Situation changes, when overvoltage is present at input of this circuitry. Then, zenerdiode limits rise of voltage across LED-100R-combination to less than about 4.7V. Then, and only then, 34mA is flowing through LED of optocoupler. From datasheet of 4N35 you can see that 1.3V drops accross LED when 34mA are flowing. 34mA times 100R makes 3.4V. Plus 1.3V of LED gives 4.7V.
Et voilà, mon capitaine...

Datasheet of 4N35 tells, that continuous LED forward current may be 60mA. So, with 34mA evrything is fine. 34mA makes a power dissipation across 100R resistor of 34mA x 34mA x 100R = 0.12W, so, the 100R resistor isn't overloaded, either.

When voltage at zener diode rises up to 4.7V 34mA are flowing through 11k resistor. This makes a voltage drop of 374V. So, voltage at zenerdiode rises up to 4.7V, when at the whole circuit 374V + 4.7V are dropping. If voltage rises further, also through zenerdiode current begins to flow. This current adds to that through the LED-100R-combination, means 34mA. If you use a 500mW zenerdiode, up to 106mA may flow through zenerdiode. Then, 106mA plus 34mA are flowing through 11k resistor, which makes a voltage drop of 1540V! So, even if overvoltage is rising up to about 1550V, no damage is to be expected for optocoupler, 100R resistor and zenerdiode. Only 11k resistor must be able to withstand this high voltage. But, don't be afraid, overvoltage along your 110V line should be much smaller, shouldn't it?

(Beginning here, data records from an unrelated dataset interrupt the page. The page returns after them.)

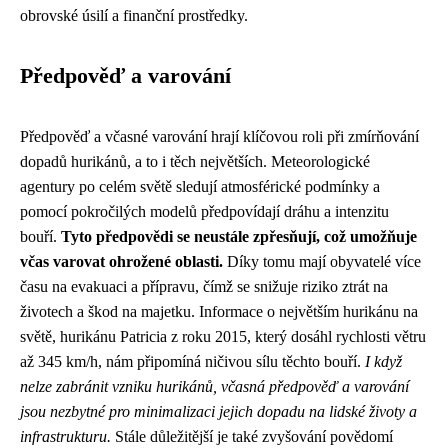
obrovské úsilí a finanční prostředky.
Předpověď a varování
Předpověď a včasné varování hrají klíčovou roli při zmírňování
dopadů hurikánů, a to i těch největších. Meteorologické
agentury po celém světě sledují atmosférické podmínky a
pomocí pokročilých modelů předpovídají dráhu a intenzitu
bouří.
Tyto předpovědi se neustále zpřesňují, což umožňuje
včas varovat ohrožené oblasti.
Díky tomu mají obyvatelé více
času na evakuaci a přípravu, čímž se snižuje riziko ztrát na
životech a škod na majetku. Informace o největším hurikánu na
světě, hurikánu Patricia z roku 2015, který dosáhl rychlosti větru
až 345 km/h, nám připomíná ničivou sílu těchto bouří.
I když
nelze zabránit vzniku hurikánů, včasná předpověď a varování
jsou nezbytné pro minimalizaci jejich dopadu na lidské životy a
infrastrukturu.
Stále důležitější je také zvyšování povědomí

Nevertheless, 11k resistor should be a high power type. Under no-overload-condition 9.8mA is flowing through this resistor, which makes 1.06W. So, choose at least 2W. During overload condition, current flowing is much higher, but don't forget, that overload condition lasts only a very short time. So, in most cases, 2W type should be sufficient. But if you observe abnormal heating, then increase power rating, of course. Make an analysis of overload condition and decide for yourself, whether a 2W type is sufficent, or not.

Kai

PS. Please don't write "b'coz"! Or what would you think if I wrote "§&$%(}" for "Volt"?